> **Assignment**: Filter the entries and keep only the lines where the string "products" appears.

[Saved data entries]
━━━
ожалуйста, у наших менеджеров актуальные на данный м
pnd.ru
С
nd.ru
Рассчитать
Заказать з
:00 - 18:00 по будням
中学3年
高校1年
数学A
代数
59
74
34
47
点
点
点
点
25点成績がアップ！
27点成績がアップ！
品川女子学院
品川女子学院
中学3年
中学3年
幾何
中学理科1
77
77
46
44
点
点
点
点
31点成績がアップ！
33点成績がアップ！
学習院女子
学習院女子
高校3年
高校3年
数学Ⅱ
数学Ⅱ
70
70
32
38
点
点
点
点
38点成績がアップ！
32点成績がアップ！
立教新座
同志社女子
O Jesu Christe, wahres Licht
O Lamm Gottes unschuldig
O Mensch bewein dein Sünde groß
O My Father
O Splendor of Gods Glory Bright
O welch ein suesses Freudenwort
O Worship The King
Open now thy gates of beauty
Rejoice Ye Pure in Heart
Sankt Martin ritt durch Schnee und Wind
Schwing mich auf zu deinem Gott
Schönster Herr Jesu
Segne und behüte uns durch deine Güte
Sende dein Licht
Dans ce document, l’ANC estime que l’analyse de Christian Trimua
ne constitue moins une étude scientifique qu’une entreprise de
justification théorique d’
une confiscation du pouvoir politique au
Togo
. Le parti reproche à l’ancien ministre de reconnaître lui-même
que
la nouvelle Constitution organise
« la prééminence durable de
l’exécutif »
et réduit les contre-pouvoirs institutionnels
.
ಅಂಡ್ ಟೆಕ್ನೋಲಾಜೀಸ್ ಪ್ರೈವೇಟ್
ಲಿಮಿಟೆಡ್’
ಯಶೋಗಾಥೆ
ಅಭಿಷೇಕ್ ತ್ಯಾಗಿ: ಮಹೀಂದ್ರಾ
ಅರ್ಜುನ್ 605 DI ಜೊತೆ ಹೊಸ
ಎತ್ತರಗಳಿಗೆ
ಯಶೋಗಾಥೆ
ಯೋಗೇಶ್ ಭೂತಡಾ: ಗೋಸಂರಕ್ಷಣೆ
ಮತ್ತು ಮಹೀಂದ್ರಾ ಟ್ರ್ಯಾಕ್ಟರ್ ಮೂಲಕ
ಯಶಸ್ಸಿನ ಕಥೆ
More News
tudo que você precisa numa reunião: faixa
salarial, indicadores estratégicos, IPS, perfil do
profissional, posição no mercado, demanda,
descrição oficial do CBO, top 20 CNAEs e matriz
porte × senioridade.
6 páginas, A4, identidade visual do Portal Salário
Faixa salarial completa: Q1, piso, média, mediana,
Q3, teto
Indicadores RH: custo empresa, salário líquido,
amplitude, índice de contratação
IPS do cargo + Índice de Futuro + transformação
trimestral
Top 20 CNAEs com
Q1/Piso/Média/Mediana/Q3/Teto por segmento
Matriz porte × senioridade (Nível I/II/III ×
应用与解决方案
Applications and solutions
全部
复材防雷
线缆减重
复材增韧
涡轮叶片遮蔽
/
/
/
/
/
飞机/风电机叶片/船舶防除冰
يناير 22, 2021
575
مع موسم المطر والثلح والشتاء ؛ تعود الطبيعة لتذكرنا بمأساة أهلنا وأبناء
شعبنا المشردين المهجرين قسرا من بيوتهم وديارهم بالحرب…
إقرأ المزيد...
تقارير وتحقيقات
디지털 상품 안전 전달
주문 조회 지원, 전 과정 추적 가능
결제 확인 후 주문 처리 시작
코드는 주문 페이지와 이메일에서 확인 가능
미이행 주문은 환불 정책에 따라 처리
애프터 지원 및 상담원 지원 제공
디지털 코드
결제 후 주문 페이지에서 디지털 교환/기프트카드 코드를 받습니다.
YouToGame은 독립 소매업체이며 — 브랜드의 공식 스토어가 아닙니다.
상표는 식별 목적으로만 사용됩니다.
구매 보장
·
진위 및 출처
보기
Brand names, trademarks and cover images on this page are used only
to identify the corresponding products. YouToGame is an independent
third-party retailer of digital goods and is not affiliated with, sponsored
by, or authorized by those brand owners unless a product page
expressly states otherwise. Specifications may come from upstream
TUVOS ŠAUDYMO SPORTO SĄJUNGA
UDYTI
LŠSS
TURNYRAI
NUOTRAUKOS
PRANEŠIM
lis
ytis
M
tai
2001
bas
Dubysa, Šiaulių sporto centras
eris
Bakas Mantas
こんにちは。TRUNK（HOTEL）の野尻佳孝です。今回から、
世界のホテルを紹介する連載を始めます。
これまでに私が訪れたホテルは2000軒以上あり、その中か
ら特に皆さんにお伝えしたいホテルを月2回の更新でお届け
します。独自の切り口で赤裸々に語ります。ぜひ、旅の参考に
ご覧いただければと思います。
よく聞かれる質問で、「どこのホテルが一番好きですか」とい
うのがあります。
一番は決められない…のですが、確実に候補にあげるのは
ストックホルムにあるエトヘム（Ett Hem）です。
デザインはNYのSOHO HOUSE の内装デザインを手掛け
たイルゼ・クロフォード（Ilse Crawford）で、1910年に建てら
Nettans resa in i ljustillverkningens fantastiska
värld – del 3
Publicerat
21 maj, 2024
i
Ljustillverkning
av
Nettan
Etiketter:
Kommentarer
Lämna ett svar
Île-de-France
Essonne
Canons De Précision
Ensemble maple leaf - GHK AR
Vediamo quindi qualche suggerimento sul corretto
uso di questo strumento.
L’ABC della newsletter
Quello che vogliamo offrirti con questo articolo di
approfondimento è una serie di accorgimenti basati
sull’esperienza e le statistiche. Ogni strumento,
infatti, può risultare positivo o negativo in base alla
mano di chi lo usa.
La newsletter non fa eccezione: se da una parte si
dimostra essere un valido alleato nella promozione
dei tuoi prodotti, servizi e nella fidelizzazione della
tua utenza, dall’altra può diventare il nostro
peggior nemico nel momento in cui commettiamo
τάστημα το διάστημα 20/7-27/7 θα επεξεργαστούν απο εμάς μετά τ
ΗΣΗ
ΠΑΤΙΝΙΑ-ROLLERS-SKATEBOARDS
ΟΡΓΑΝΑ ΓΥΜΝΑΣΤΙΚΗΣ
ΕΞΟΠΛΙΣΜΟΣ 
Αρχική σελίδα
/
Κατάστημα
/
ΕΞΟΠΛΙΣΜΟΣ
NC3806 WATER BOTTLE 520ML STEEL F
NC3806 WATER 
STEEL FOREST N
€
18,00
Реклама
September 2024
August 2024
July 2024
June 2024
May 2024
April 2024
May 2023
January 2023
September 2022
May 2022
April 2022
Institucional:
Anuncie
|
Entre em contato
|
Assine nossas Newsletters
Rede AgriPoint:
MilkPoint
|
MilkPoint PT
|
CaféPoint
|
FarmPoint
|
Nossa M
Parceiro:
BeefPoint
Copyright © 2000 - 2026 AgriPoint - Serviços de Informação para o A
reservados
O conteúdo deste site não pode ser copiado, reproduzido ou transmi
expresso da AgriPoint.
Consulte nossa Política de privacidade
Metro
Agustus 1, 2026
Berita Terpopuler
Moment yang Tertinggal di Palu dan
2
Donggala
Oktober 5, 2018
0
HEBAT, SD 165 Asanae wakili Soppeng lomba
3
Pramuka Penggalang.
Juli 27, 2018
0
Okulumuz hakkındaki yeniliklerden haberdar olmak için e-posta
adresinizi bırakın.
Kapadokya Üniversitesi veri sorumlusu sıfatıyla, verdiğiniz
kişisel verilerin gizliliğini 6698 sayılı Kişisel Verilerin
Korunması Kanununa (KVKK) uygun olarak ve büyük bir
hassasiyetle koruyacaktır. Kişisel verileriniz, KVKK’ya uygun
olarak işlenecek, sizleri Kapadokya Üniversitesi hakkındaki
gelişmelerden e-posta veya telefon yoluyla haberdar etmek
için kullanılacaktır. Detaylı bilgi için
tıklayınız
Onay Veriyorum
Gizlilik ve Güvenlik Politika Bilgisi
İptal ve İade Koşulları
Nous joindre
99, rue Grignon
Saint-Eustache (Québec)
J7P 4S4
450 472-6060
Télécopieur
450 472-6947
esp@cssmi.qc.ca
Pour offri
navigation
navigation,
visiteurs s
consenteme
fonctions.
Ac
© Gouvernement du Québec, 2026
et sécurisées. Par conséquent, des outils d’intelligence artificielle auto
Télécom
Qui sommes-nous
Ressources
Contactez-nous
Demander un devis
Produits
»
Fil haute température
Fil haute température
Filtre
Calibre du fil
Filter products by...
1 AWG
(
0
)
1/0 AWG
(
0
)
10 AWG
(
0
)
━━━
> **Task output**:
to identify the corresponding products. YouToGame is an independent
Filter products by...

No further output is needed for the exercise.